George Whitefield - A Bitesize Biography

Reading biographies is something that I find both enjoyable and beneficial, particularly when I am learning about the life of a brother or sister in Christ who has lived well. Thus it is little surprise that I deeply enjoyed the most recent entry into the Bitesize Biographies series, published by EP books. I previously reviewed Earl Blackburn’s volume in the series, which had John Chrysostom as its subject. That review can be found in the November 2014 issue of Themelios, the journal of The Gospel Coalition.

 Michael Haykin, a professor of Church History at Southern Baptist Theological Seminary, has written a brief volume on the life and work of George Whitefield. Haykin presents a vision of Whitefield that reclaims him from the revivalistic excesses of other itinerate preachers, demonstrates his thoroughgoing Calvinism, and clears him from accusations of antinomianism. Whitefield was a faithful, Anglican who saw God’s sovereignty over salvation as an encouragement to evangelize and exhort others toward personal holiness.

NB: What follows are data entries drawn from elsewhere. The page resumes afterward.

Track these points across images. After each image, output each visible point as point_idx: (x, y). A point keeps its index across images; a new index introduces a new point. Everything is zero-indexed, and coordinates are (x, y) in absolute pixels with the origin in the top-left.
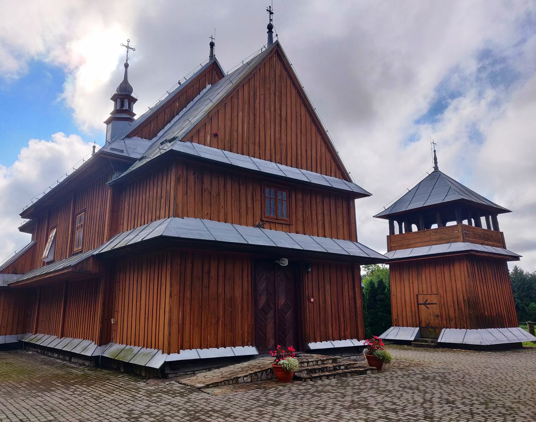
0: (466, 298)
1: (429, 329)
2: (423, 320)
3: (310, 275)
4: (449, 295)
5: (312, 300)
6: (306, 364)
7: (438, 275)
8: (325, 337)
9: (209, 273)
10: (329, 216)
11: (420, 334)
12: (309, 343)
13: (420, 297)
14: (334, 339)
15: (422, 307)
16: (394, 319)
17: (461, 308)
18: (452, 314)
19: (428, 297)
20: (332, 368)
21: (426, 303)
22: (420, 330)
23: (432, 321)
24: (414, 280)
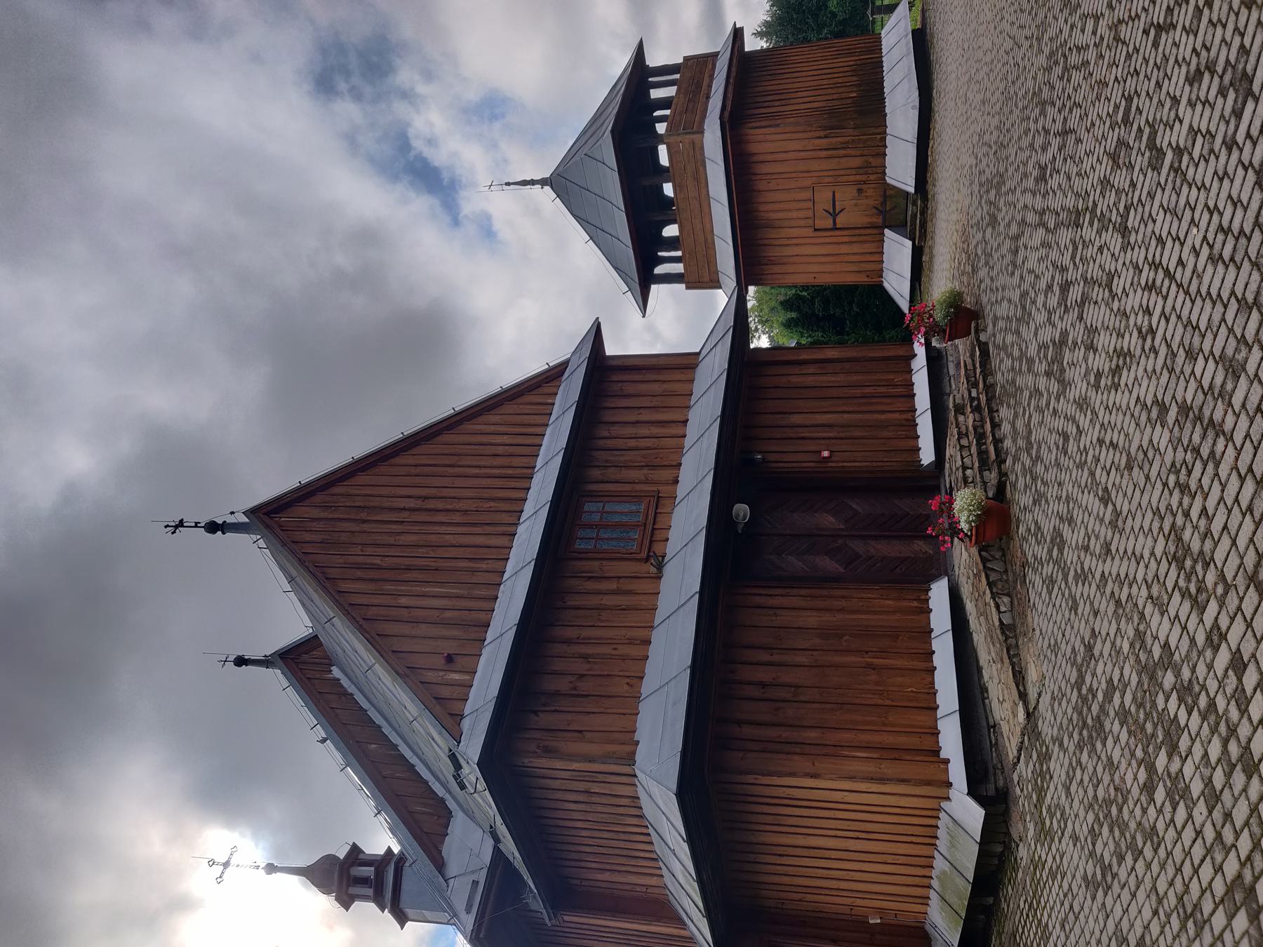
0: (822, 133)
1: (888, 209)
2: (870, 220)
3: (772, 457)
4: (815, 165)
5: (826, 454)
6: (969, 472)
7: (773, 185)
8: (908, 428)
9: (763, 685)
10: (642, 411)
11: (899, 227)
12: (922, 463)
13: (820, 224)
14: (911, 409)
15: (841, 221)
16: (866, 280)
17: (841, 143)
18: (857, 162)
19: (820, 207)
20: (977, 415)
21: (831, 211)
22: (890, 228)
23: (871, 202)
24: (783, 236)
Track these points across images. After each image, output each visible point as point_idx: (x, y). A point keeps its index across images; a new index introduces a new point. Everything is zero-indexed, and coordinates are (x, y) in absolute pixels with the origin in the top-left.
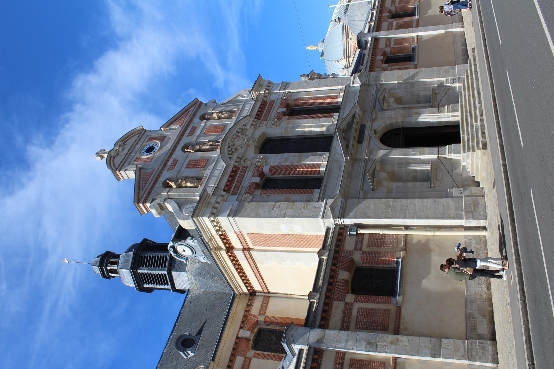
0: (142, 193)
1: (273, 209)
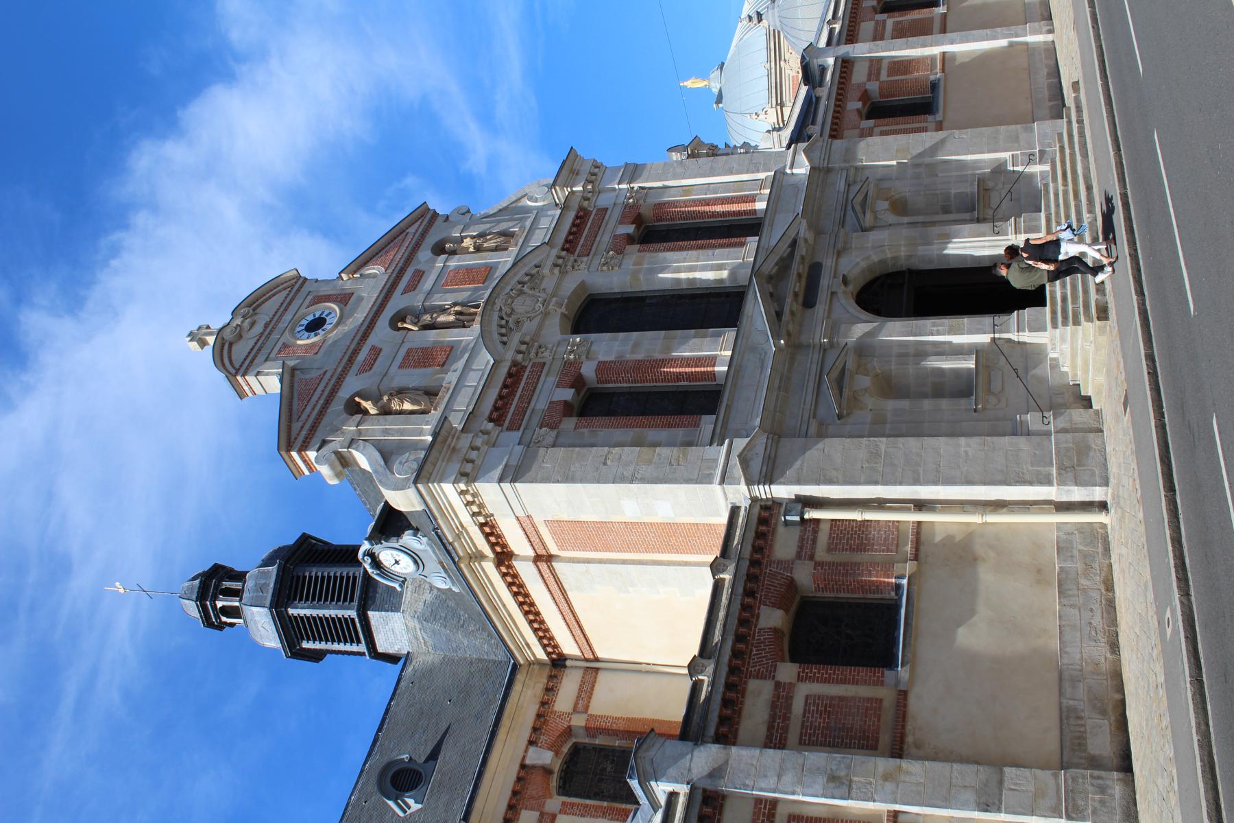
0: (296, 426)
1: (605, 464)
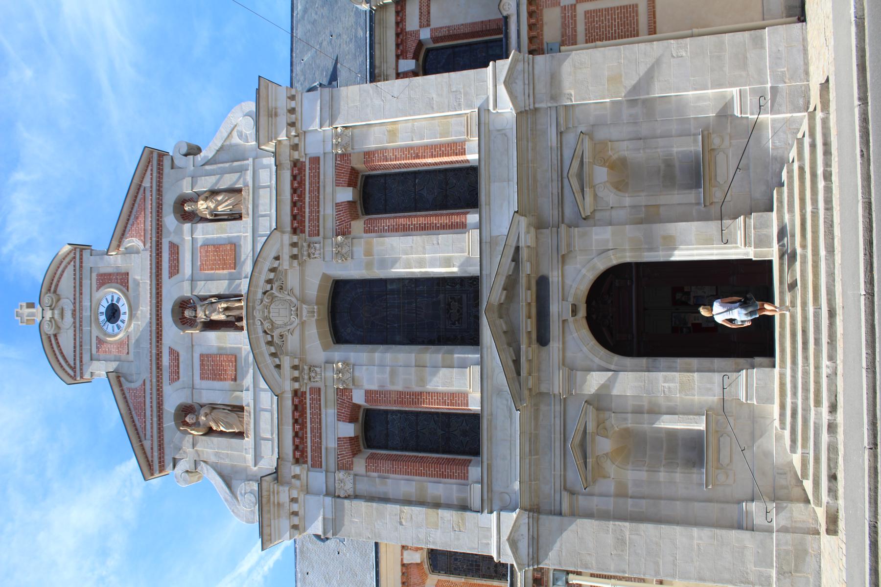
0: (147, 444)
1: (401, 524)
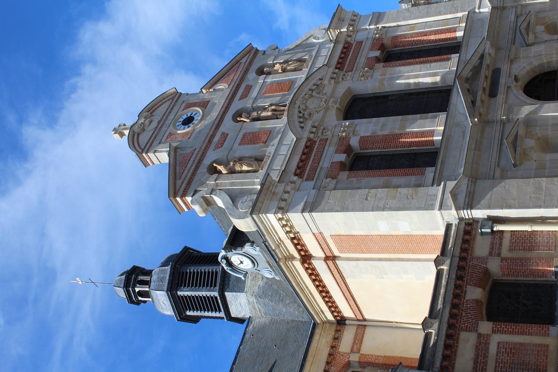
0: (179, 182)
1: (367, 199)
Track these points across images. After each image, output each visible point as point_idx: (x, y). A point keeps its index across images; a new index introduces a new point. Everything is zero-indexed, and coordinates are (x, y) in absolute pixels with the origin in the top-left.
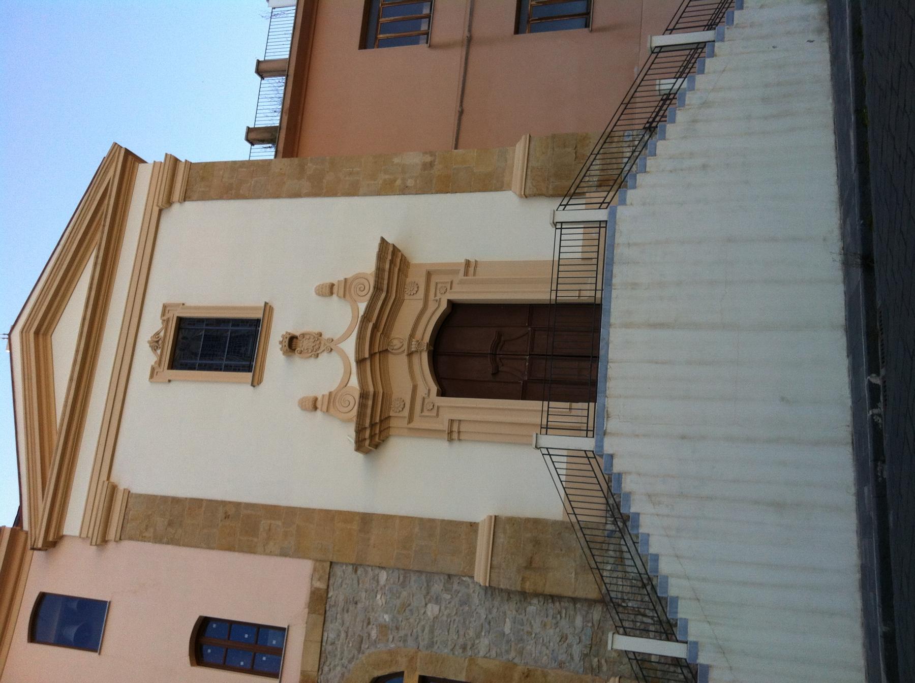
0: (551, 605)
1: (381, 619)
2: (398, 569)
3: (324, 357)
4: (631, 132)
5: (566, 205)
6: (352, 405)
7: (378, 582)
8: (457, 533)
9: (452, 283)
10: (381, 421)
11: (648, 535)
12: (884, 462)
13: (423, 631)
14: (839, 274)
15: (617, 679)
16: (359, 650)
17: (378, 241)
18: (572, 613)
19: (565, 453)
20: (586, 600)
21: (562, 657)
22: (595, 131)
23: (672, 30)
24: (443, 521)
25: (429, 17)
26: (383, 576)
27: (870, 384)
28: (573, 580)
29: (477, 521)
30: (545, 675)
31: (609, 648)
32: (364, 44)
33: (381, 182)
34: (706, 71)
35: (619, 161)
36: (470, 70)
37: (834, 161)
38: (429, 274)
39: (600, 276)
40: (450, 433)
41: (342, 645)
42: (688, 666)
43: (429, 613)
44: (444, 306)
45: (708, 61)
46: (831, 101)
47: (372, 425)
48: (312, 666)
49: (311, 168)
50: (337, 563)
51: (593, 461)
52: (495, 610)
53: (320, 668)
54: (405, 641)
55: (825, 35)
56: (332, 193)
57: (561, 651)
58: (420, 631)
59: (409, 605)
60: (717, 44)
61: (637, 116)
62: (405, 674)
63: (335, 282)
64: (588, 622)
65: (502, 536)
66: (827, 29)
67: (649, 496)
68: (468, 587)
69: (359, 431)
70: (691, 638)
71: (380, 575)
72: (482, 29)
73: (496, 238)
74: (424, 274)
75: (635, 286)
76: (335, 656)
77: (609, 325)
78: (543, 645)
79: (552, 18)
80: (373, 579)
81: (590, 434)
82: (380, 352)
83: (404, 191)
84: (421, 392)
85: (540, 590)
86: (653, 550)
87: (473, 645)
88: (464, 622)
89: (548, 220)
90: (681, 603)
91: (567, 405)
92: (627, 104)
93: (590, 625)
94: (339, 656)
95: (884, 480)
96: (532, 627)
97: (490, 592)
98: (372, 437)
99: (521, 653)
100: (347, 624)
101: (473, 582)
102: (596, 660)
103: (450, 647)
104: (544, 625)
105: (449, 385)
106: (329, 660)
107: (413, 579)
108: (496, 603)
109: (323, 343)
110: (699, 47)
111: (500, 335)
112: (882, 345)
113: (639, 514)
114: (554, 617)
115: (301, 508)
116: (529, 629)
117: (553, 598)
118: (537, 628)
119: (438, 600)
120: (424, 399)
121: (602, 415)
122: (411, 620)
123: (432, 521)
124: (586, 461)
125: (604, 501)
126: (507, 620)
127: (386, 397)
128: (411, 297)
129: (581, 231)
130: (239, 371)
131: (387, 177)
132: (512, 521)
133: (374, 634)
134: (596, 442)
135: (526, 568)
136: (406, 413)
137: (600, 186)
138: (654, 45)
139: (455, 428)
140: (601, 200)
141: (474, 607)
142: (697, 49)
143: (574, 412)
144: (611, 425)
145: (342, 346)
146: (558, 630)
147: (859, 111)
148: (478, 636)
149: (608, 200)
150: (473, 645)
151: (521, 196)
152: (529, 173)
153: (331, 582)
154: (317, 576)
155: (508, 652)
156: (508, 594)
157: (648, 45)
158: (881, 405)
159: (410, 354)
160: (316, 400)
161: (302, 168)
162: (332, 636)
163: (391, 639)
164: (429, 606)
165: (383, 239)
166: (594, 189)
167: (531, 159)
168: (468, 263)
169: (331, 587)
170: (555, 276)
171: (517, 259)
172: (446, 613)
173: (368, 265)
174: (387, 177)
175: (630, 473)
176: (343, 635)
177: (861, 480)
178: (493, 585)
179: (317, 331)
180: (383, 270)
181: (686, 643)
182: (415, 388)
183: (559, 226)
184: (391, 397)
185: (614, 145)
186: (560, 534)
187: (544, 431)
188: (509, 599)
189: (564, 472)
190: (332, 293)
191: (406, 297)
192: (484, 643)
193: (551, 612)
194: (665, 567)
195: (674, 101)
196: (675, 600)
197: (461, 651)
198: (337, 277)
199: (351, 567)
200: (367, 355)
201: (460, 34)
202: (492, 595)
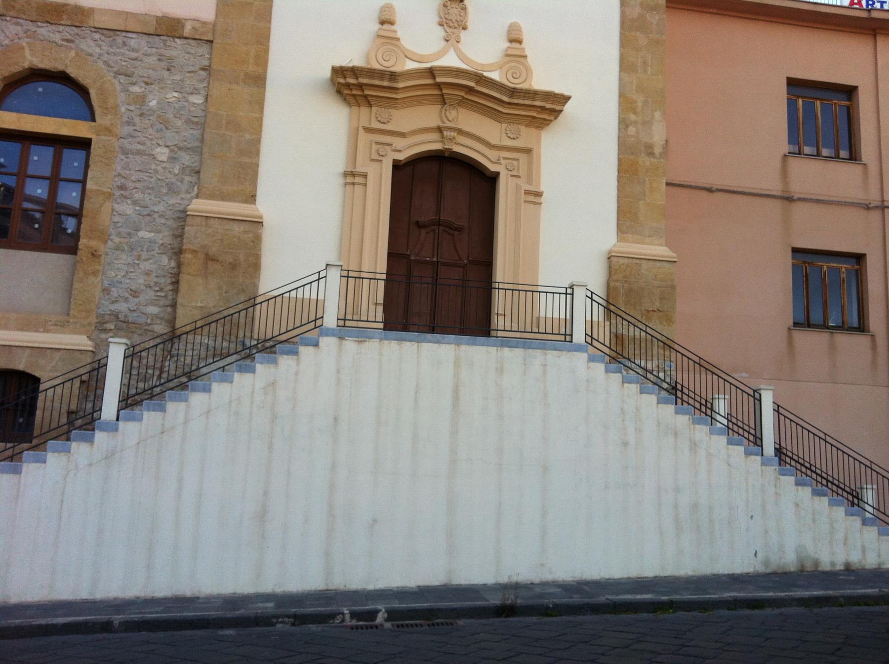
0: (169, 281)
1: (151, 97)
2: (205, 116)
3: (440, 32)
4: (673, 368)
5: (591, 298)
6: (385, 64)
7: (192, 94)
8: (244, 181)
9: (519, 177)
10: (366, 96)
11: (232, 382)
12: (293, 624)
13: (139, 143)
14: (504, 579)
15: (91, 349)
16: (118, 73)
17: (566, 93)
18: (161, 303)
19: (321, 297)
20: (175, 318)
21: (114, 292)
22: (676, 333)
23: (778, 411)
24: (257, 165)
25: (819, 154)
26: (198, 99)
27: (377, 612)
28: (194, 304)
29: (257, 203)
30: (95, 273)
31: (110, 340)
32: (793, 83)
33: (634, 97)
34: (731, 447)
35: (643, 357)
36: (756, 200)
37: (626, 576)
38: (528, 151)
39: (518, 335)
40: (353, 174)
41: (124, 54)
42: (93, 420)
43: (158, 150)
44: (493, 168)
45: (741, 449)
46: (690, 573)
47: (361, 86)
48: (99, 21)
49: (654, 19)
50: (211, 48)
51: (312, 325)
52: (163, 221)
53: (98, 29)
54: (128, 123)
55: (761, 569)
56: (625, 42)
57: (120, 291)
58: (138, 140)
59: (167, 128)
60: (759, 458)
61: (691, 375)
62: (93, 124)
63: (523, 45)
64: (152, 319)
65: (242, 229)
66: (768, 571)
67: (273, 384)
68: (188, 192)
69: (354, 71)
70: (121, 423)
71: (198, 96)
72: (800, 211)
73: (565, 226)
74: (530, 146)
75: (500, 370)
76: (111, 46)
77: (458, 344)
78: (127, 272)
79: (807, 288)
80: (195, 89)
81: (341, 323)
82: (442, 95)
83: (623, 124)
84: (399, 143)
85: (184, 269)
86: (215, 386)
87: (126, 197)
88: (149, 188)
89: (575, 279)
90: (159, 414)
91: (381, 299)
92: (703, 365)
93: (149, 321)
94: (111, 50)
95: (274, 625)
96: (146, 260)
97: (182, 215)
98: (348, 86)
99: (118, 248)
100: (146, 59)
101: (192, 198)
102: (112, 327)
103: (122, 172)
104: (148, 273)
105: (410, 176)
106: (107, 40)
107: (195, 132)
108: (169, 223)
109: (455, 31)
110: (758, 440)
111: (460, 229)
112: (416, 625)
113: (254, 372)
114: (156, 283)
115: (271, 6)
116: (143, 257)
117: (176, 283)
118: (145, 266)
119: (173, 159)
120: (391, 145)
121: (362, 334)
122: (150, 130)
123: (258, 153)
124: (312, 318)
125: (269, 336)
126: (153, 234)
127: (392, 103)
128: (503, 131)
129: (563, 316)
131: (640, 104)
132: (257, 240)
133: (136, 89)
134: (333, 329)
135: (207, 255)
136: (375, 125)
137: (616, 336)
138: (763, 393)
139: (357, 180)
140: (595, 336)
141: (165, 198)
142: (755, 436)
143: (372, 307)
144: (350, 345)
145: (452, 53)
146: (143, 287)
147: (672, 605)
148: (135, 203)
149: (595, 343)
150: (126, 197)
151: (610, 252)
152: (635, 261)
153: (191, 41)
154: (197, 25)
155: (119, 234)
156: (180, 236)
157: (762, 387)
158: (354, 622)
159: (439, 130)
160: (392, 23)
161: (653, 9)
162: (133, 43)
163: (132, 108)
164: (166, 150)
165: (568, 98)
166: (613, 330)
167: (651, 263)
168: (539, 194)
169: (185, 41)
170: (520, 287)
171: (541, 249)
172: (159, 168)
173: (540, 82)
174: (640, 104)
175: (298, 364)
176: (134, 55)
177: (285, 600)
178: (189, 219)
179: (470, 24)
180: (534, 99)
181: (118, 420)
182: (402, 135)
183: (569, 291)
184: (392, 108)
185: (661, 351)
186: (243, 291)
187: (345, 273)
188: (175, 236)
189: (300, 296)
190: (511, 41)
191: (504, 126)
192: (128, 209)
193: (162, 280)
194: (197, 399)
195: (697, 412)
196: (163, 409)
197: (119, 184)
198: (528, 47)
199: (207, 63)
200: (439, 80)
201: (797, 188)
202: (179, 218)
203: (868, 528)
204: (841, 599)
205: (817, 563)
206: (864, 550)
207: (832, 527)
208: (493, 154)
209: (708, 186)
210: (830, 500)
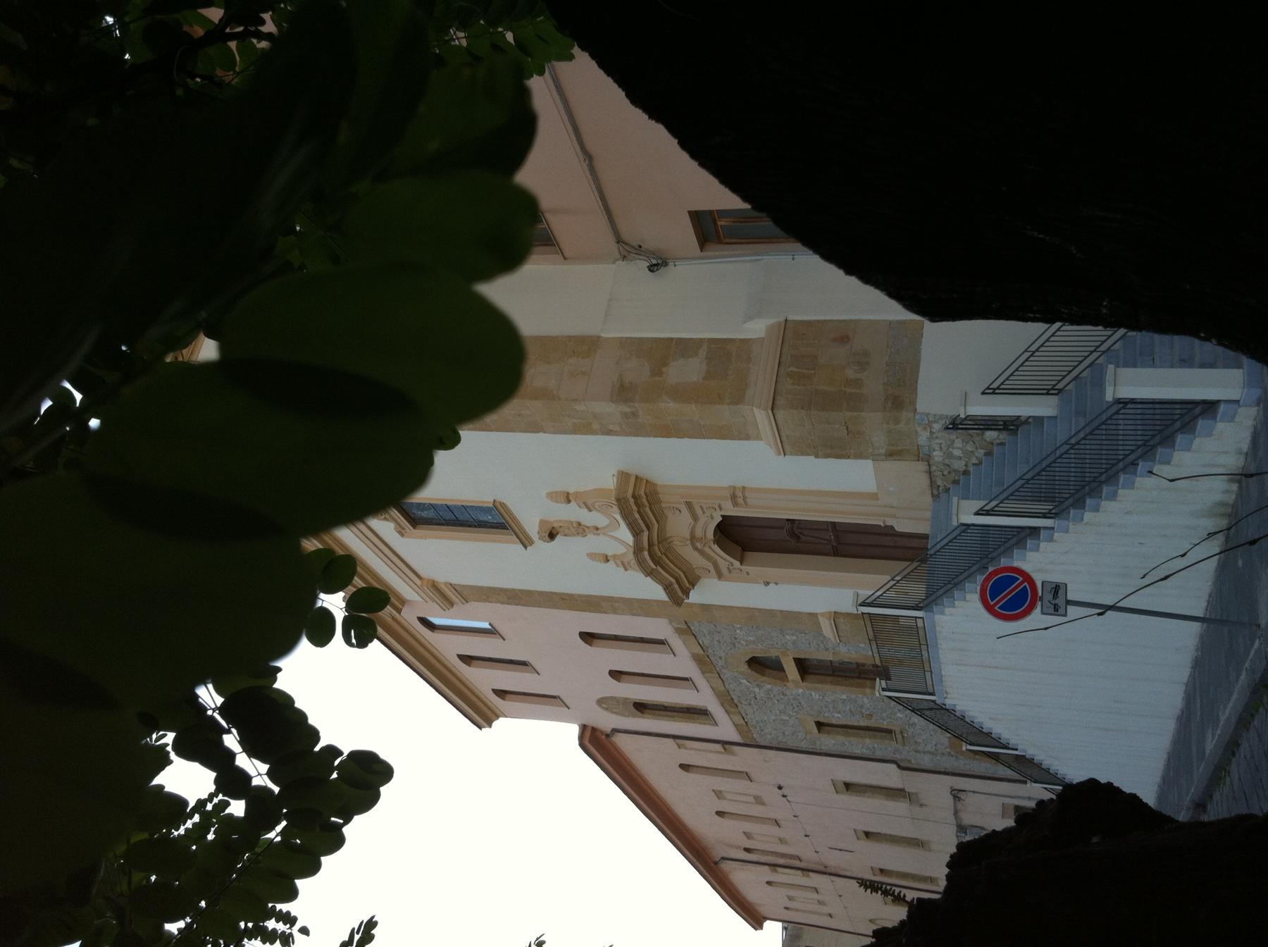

 Unlike his contemporaries and friends, Charles and John Wesley, Whitefield understood that Christian perfection is a product of divine work that will be completed at a future date. He wrestled with his own sinfulness, yet still saw fit to call others to repentance. In Whitefield’s words:

It is good to see ourselves poor, and exceeding vile; but if that sight and feeling prevent our looking up to, and exerting ourselves for our dear Saviour, it becomes criminal, and robs the soul of much comfort. I can speak this by dear-bought experience. How often have I been kept from speaking and acting for God, by a sight of my own unworthiness; but now I see that the more unworthy I am, the more fit to work for Jesus, because he will get much glory in working by such mean instruments; and the more he has forgiven me, the more I ought to love and serve him. Fired with a sense of his unspeakable loving-kindness, I dare to go out and tell poor sinners that a lamb was slain for them; and that he will have mercy on sinners as such, of whom I am chief.

Such is the motivation of a man who made seven trips across the Atlantic to America to preach up and down the East Coast, proclaiming Christ to many who had not heard the gospel before. Such is the attitude of the man who preached tens of thousands of times to crowds as large as 30,000. Such is the character of a man that would preach in the open air when it was common for scoffers to throw rocks and seek to do harm to the preacher to disrupt the presentation.

Whitefield is a worthy subject of such a biography. This format of very brief, but well-researched biographies is a helpful tool for Christian discipleship. Reading a popular-level account of the life of a significant believer reminds the reader that great things are possible for those who are faithful to use their talents according to their calling. It is also a testimony of God’s faithfulness, as he raised up someone to preach and through him revived true religious fervor despite the moral decay in Britain and America in the 18th century.

If you’ve ever been interested in reading Christian biographies, the Bitesize Biography series is a great place to start. They are affordable and accessible. They are written by authors who are academically qualified and who have a desire to provide an aid for discipleship. I cannot commend this book or this series highly enough for personal or church libraries.

Note: A copy of this book was provided to me without charge by the publisher with no expectation of a positive review. All opinions are my own.